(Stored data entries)
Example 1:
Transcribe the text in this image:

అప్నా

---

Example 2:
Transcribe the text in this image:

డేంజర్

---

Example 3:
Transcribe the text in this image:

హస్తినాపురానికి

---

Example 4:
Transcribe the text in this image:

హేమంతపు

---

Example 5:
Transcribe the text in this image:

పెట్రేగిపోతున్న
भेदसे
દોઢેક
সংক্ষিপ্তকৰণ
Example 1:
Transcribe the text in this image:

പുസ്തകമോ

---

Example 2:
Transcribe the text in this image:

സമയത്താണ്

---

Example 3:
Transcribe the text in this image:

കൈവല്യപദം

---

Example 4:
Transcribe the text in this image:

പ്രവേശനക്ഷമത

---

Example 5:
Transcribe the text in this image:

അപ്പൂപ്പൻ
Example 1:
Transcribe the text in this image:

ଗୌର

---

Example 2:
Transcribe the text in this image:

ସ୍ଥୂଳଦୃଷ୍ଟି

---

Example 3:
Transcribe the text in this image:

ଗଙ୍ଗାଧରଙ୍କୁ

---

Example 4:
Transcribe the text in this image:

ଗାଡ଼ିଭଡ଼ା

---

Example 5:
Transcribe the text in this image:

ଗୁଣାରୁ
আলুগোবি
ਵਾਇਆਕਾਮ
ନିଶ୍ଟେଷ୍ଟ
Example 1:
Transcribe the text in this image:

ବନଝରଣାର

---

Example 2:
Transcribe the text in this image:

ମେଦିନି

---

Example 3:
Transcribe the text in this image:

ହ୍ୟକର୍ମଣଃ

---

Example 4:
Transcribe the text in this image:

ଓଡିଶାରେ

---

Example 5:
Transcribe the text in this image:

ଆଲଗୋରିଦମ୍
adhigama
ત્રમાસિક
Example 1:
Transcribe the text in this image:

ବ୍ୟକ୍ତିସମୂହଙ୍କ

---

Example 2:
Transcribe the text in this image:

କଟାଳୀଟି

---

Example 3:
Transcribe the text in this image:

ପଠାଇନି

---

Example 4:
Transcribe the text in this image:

▶ **Instructions for the task**:
Write out the data once more, word for word.

▶ **Task answer**:
Example 1:
Transcribe the text in this image:

అప్నా

---

Example 2:
Transcribe the text in this image:

డేంజర్

---

Example 3:
Transcribe the text in this image:

హస్తినాపురానికి

---

Example 4:
Transcribe the text in this image:

హేమంతపు

---

Example 5:
Transcribe the text in this image:

పెట్రేగిపోతున్న
भेदसे
દોઢેક
সংক্ষিপ্তকৰণ
Example 1:
Transcribe the text in this image:

പുസ്തകമോ

---

Example 2:
Transcribe the text in this image:

സമയത്താണ്

---

Example 3:
Transcribe the text in this image:

കൈവല്യപദം

---

Example 4:
Transcribe the text in this image:

പ്രവേശനക്ഷമത

---

Example 5:
Transcribe the text in this image:

അപ്പൂപ്പൻ
Example 1:
Transcribe the text in this image:

ଗୌର

---

Example 2:
Transcribe the text in this image:

ସ୍ଥୂଳଦୃଷ୍ଟି

---

Example 3:
Transcribe the text in this image:

ଗଙ୍ଗାଧରଙ୍କୁ

---

Example 4:
Transcribe the text in this image:

ଗାଡ଼ିଭଡ଼ା

---

Example 5:
Transcribe the text in this image:

ଗୁଣାରୁ
আলুগোবি
ਵਾਇਆਕਾਮ
ନିଶ୍ଟେଷ୍ଟ
Example 1:
Transcribe the text in this image:

ବନଝରଣାର

---

Example 2:
Transcribe the text in this image:

ମେଦିନି

---

Example 3:
Transcribe the text in this image:

ହ୍ୟକର୍ମଣଃ

---

Example 4:
Transcribe the text in this image:

ଓଡିଶାରେ

---

Example 5:
Transcribe the text in this image:

ଆଲଗୋରିଦମ୍
adhigama
ત્રમાસિક
Example 1:
Transcribe the text in this image:

ବ୍ୟକ୍ତିସମୂହଙ୍କ

---

Example 2:
Transcribe the text in this image:

କଟାଳୀଟି

---

Example 3:
Transcribe the text in this image:

ପଠାଇନି

---

Example 4:
Transcribe the text in this image:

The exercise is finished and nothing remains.